Getty-Rich-Quick Scheme

Attendees listened intently and cheered her to the rafters. She got a cool million for an hour-long speech, which is more than Boris or Blair could ever hope for. And it wasn’t even her specialty—she’s an ecdysiast—but during the recent Hedge Fund Week in Miami, Kim Kardashian was the star speaker. It tells me all I want to know about hedge fund managers, as I had a good teacher long ago, one John Bryan of toe-sucking fame.

Luckily my father was still alive back then, and after Bryan had taken me to the cleaners, old dad put his foot down. “I have a drawer full of moldering proposals on how to become richer from financial advisers,” he told me, “stop looking for shortcuts and try being a shipowner.” After my father’s death on July 14, 1989, I actually went looking for a financial adviser, warned by friends that advisers are beholden to no one, hence I had to be careful. On a whim I chose a childhood friend who was a brewer and whose family, like half of mine, had come to Greece from Germany with King Otto, the first Greek king after the war of independence of 1821. His name was Karolos Fix, and the Fix brewery enjoyed a monopoly for generations.

Fix had run the brewery to the ground and left Greece under a cloud. We met up in Gstaad and he invited me to invest in his new fund. However crazy it may sound, and over my wife’s loud protests, I did. The result was 22 percent annual returns for the next fifteen years. Some envious types went so far as to call me lucky, as I was the first to invest with Fix and to advertise his returns. Karolos Fix eventually went down and I almost went down with him, but not quite, Madoff and all that. Thank God for the wife.

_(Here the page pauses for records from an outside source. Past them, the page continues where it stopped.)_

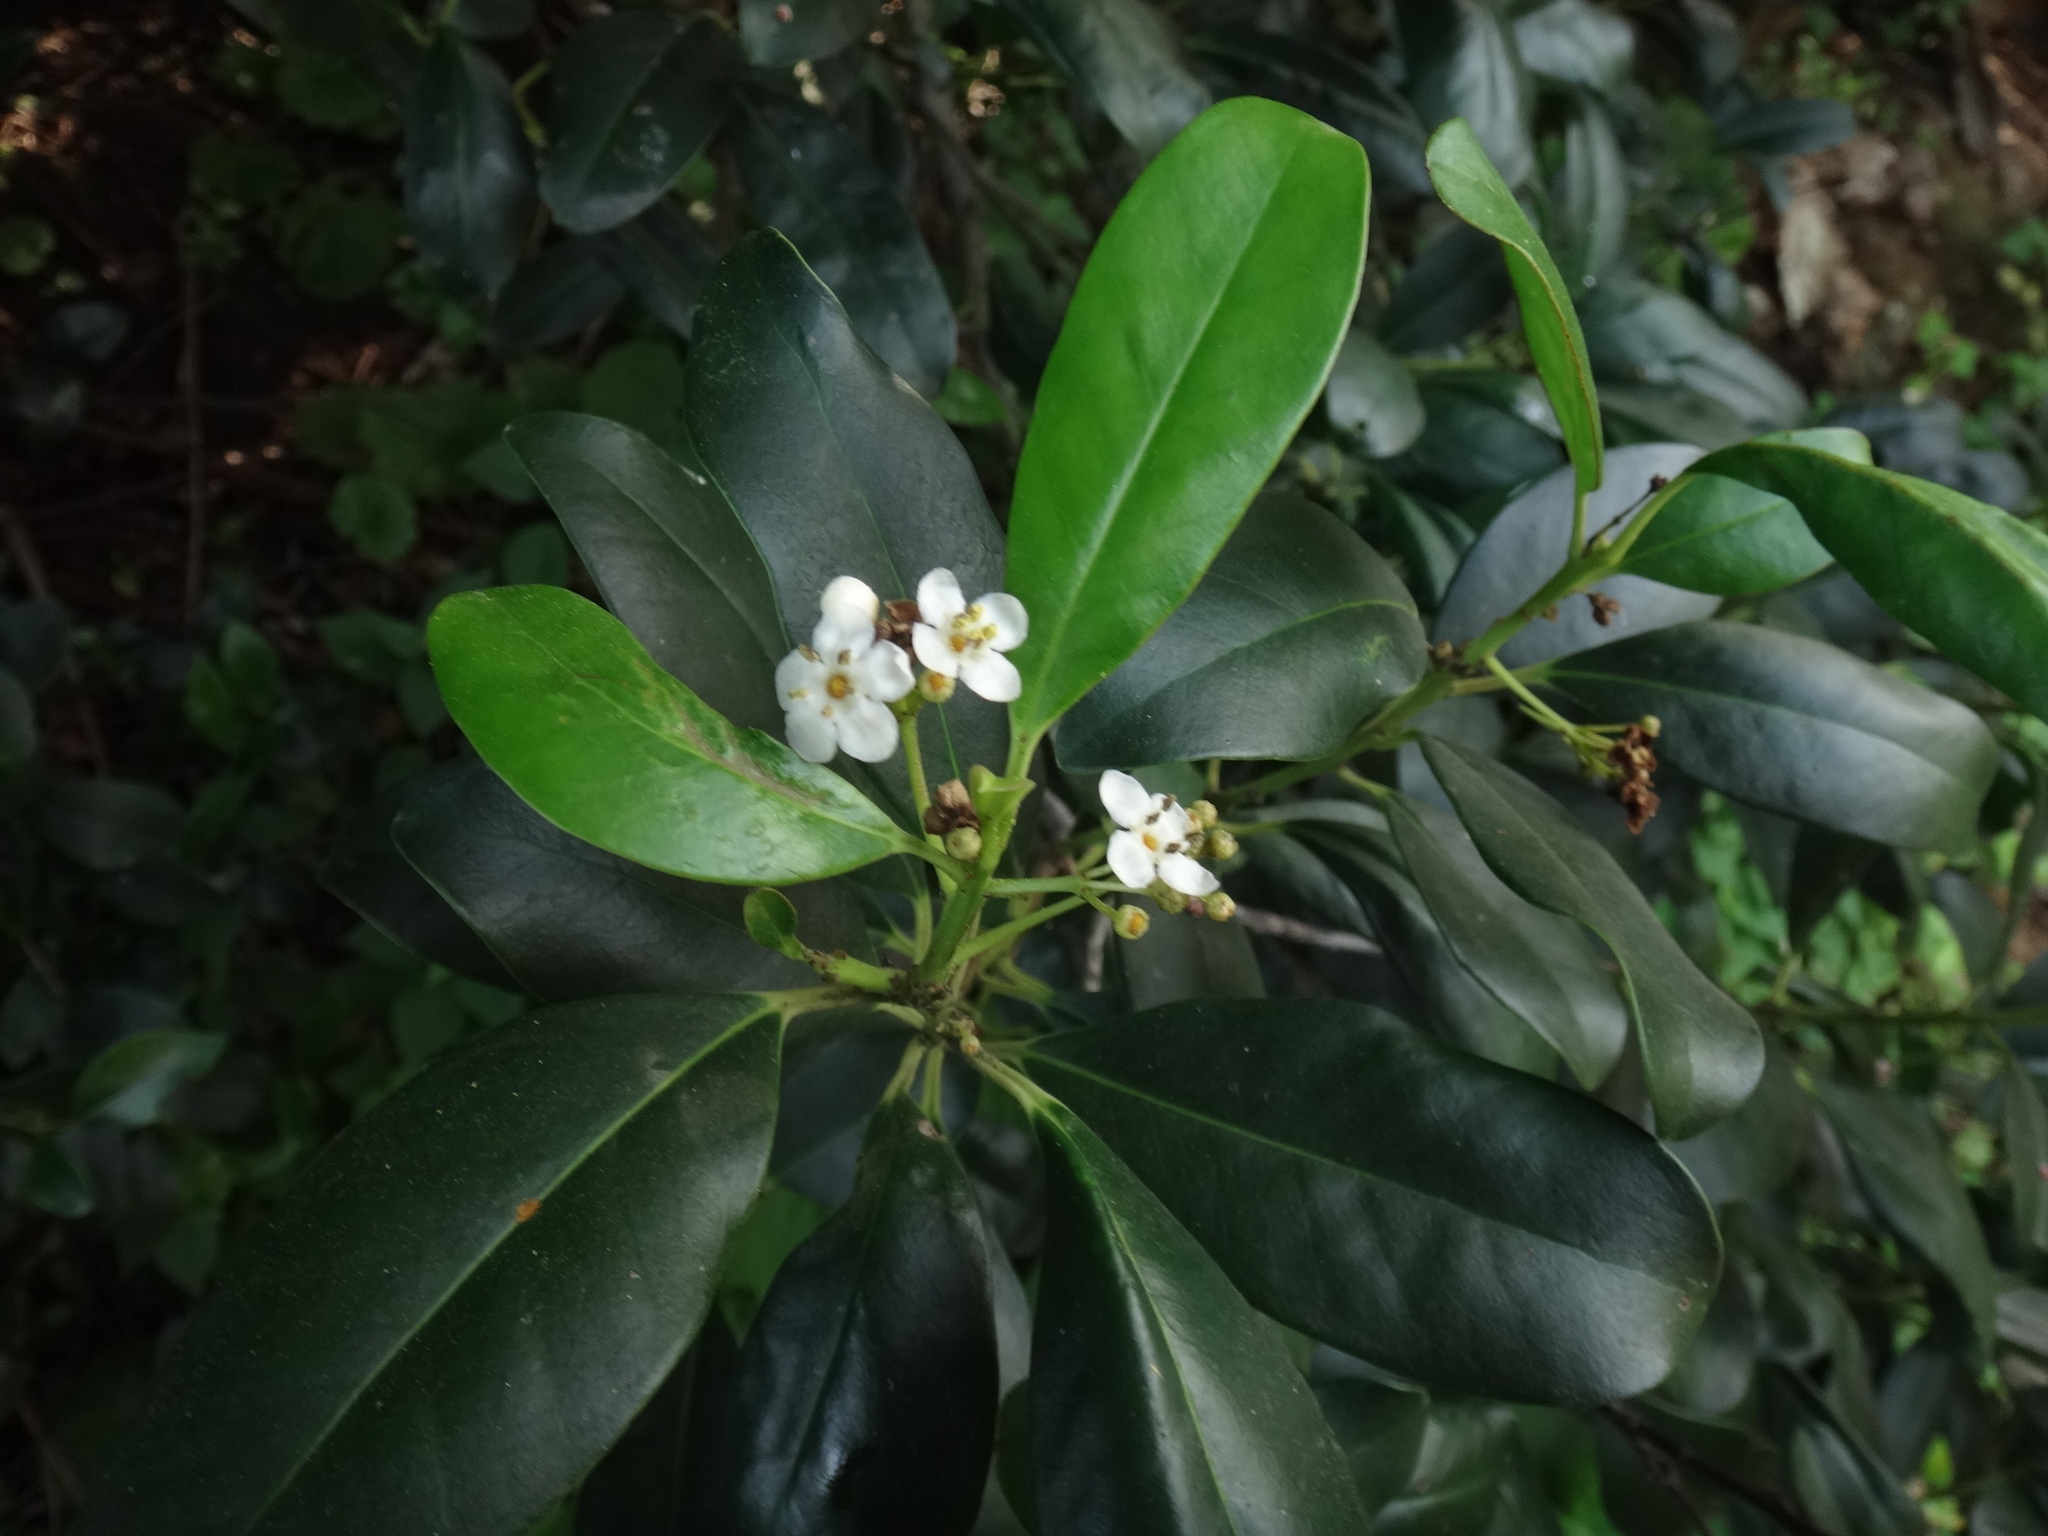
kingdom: Plantae
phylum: Tracheophyta
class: Magnoliopsida
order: Aquifoliales
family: Aquifoliaceae
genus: Ilex
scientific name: Ilex canariensis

I bring all this up because of a lawsuit by a wealth manager against a couple of Getty women, which is as rare as a lawsuit by a priest against two of his flock for not following his sermon. The two Gettys are out-of-wedlock daughters of Gordon Getty and obviously very rich. I’ve been a friend of Mark Getty for forty years, and I know Tara Getty, who owns the most perfect gentleman’s motor yacht, the Bluebird. There are a lot of Gettys around, but I don’t know them. (Most of them are too California for my taste.) The two Getty ladies being sued are hardly my type either. They support causes like “racial inequities and bias, gendered violence, and trans phobia.”

I read about this case in the New Bagelite, whose reporter gave the impression of being very anti-rich, very anti–trust fund, and very anti–tax avoidance. Money managers invest one’s wealth, and I happen to have the best there is. They are young, Latin American, and based in Miami. The hack writing about the lawsuit described wealth managers as clergy or consiglieri who tend to get prime seats at weddings and patriarchal deathbeds. And arrange financial matters for out-of-wedlock children. This is all Hollywood, in other words, bulls—.